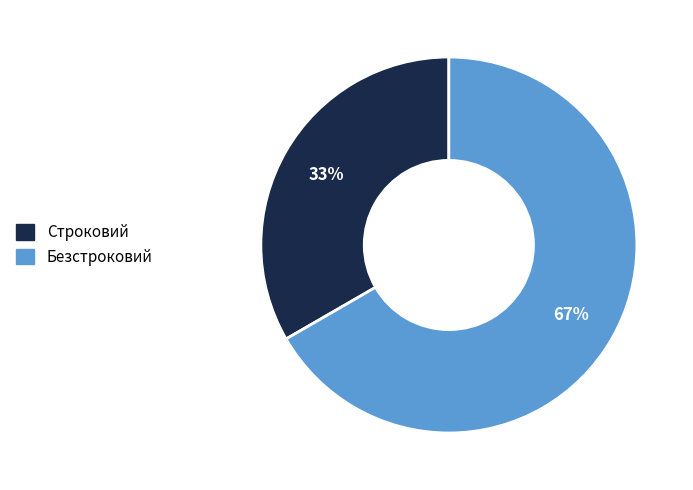

Rank the categories by value from highest to lowest.

Безстроковий, Строковий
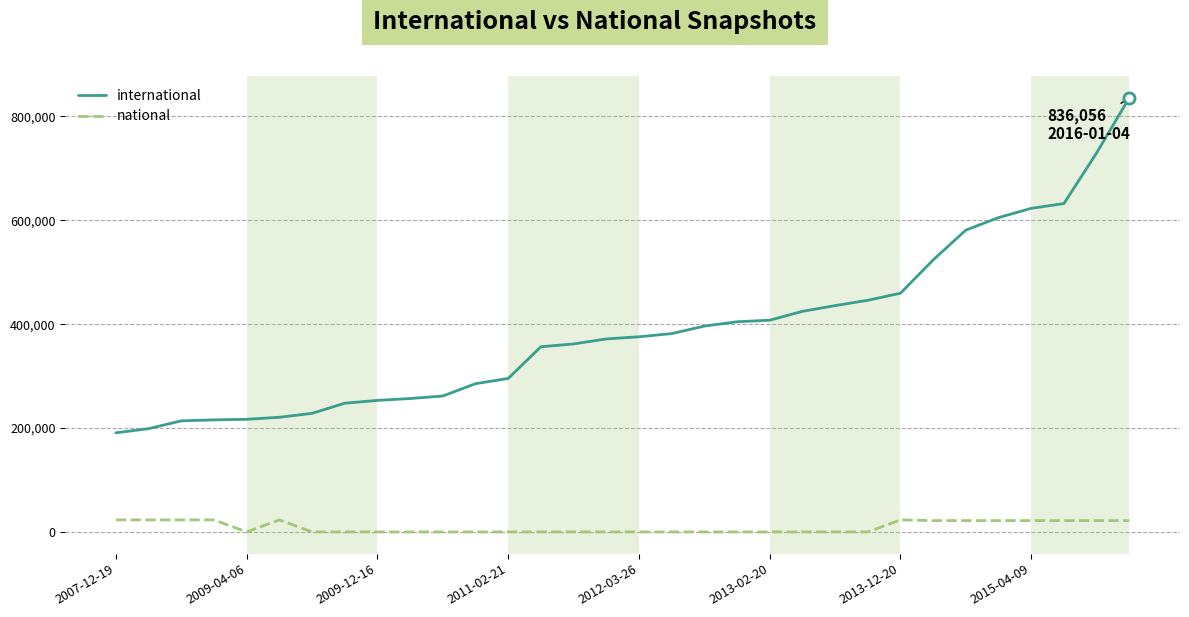

Which series has the widest spread of values?

international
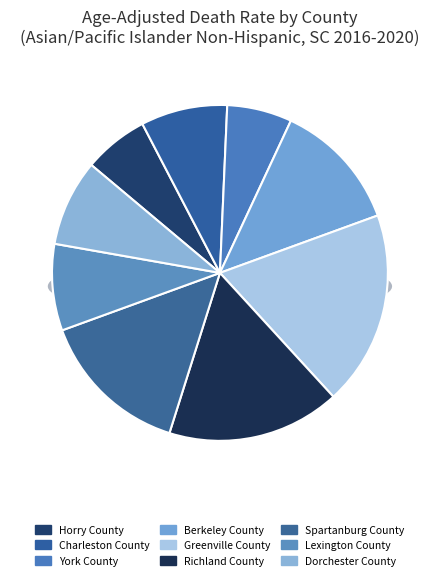

Is it true that Greenville County is 19% of the pie?

True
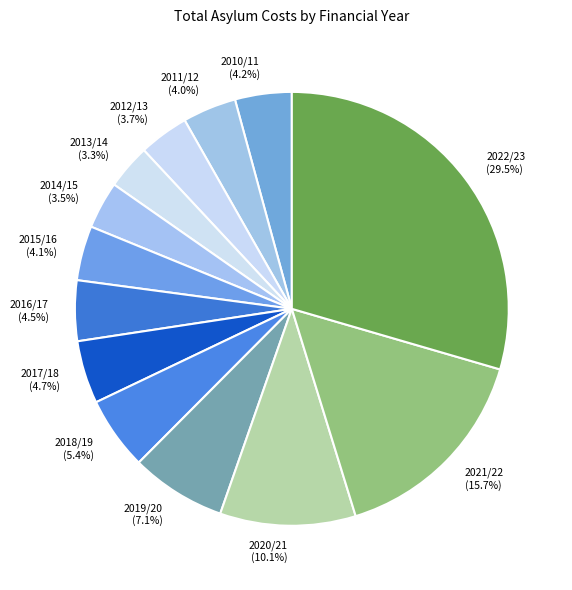

To the nearest percent, what is the difference between the largest and smallest slice percentages?

26%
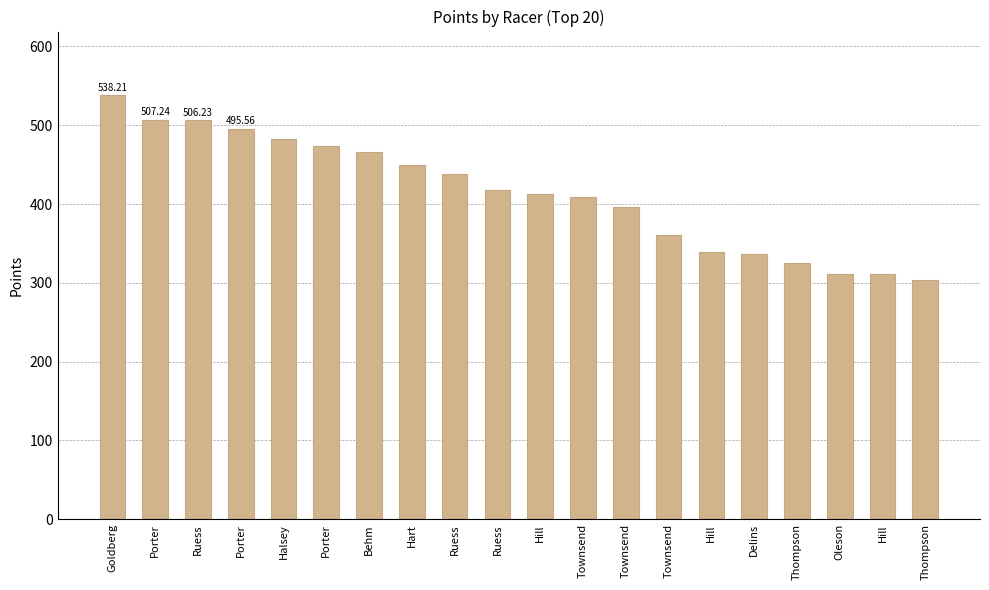

What is the difference between the maximum and minimum values?

234.5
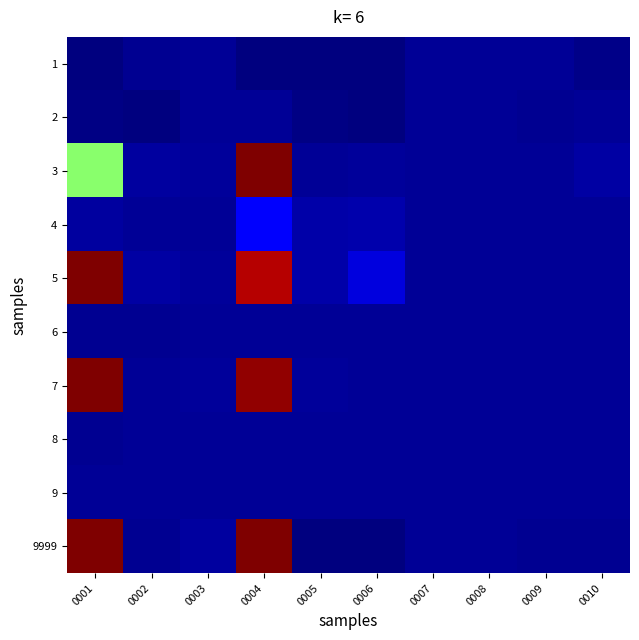

How many distinct data groups are displayed?

10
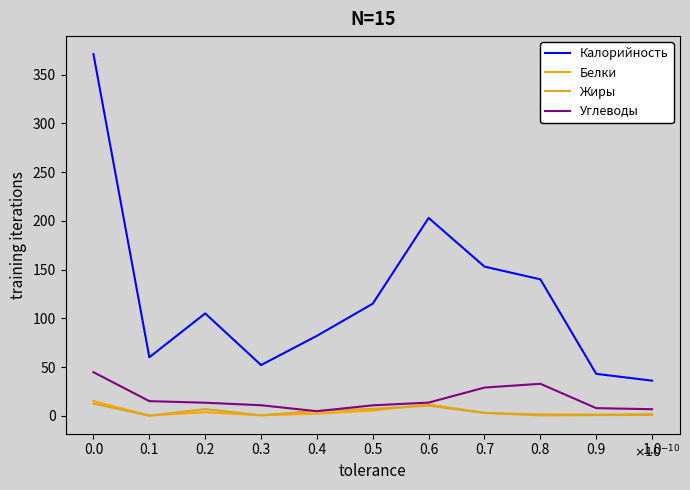

What is the maximum value shown in the chart?

371.0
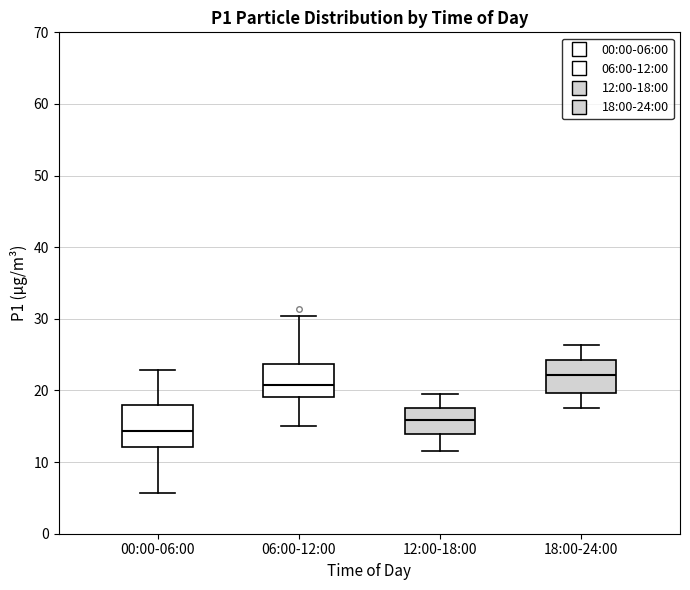

Reading left to right, read every box against the y-axis: the position of its median line, the range the box covers, and the ends of its whiskers. The values are not printed on the chart, so give them approximately, as read against the axis.

00:00-06:00: median 14, box 12 to 18, whiskers 6 to 23
06:00-12:00: median 21, box 19 to 24, whiskers 15 to 30
12:00-18:00: median 16, box 14 to 18, whiskers 12 to 20
18:00-24:00: median 22, box 20 to 24, whiskers 18 to 26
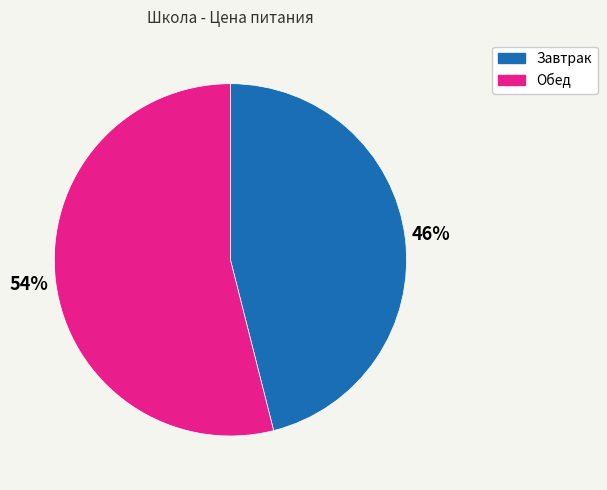

Which slice is the smallest?

Завтрак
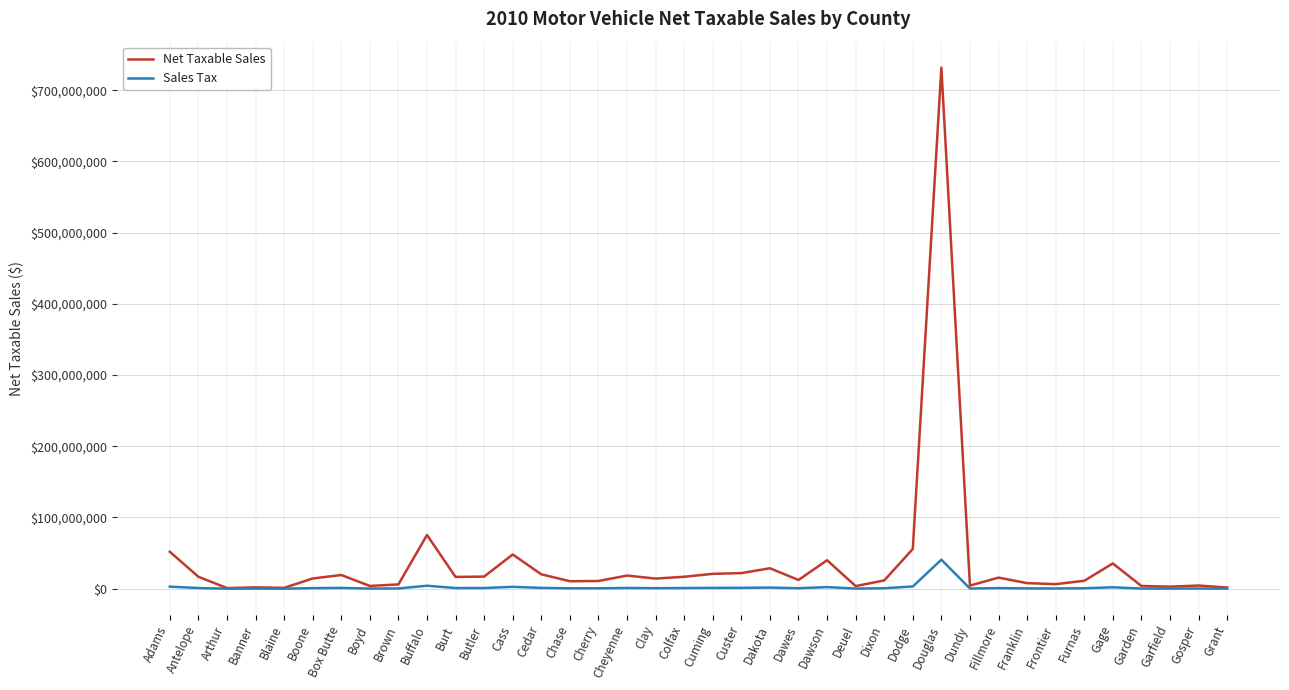

What is the sum of the Sales Tax values at Franklin and Antelope?

1357755.4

================================

> _Task brief_
Copy the entries from the line with "Which slice is the smallest?" through the end of the entries, but swap "sum" for "total" and keep everything else the same. Leave the pictures out.

> _Completed exercise_
Which slice is the smallest?

Завтрак

What is the total of the Sales Tax values at Franklin and Antelope?

1357755.4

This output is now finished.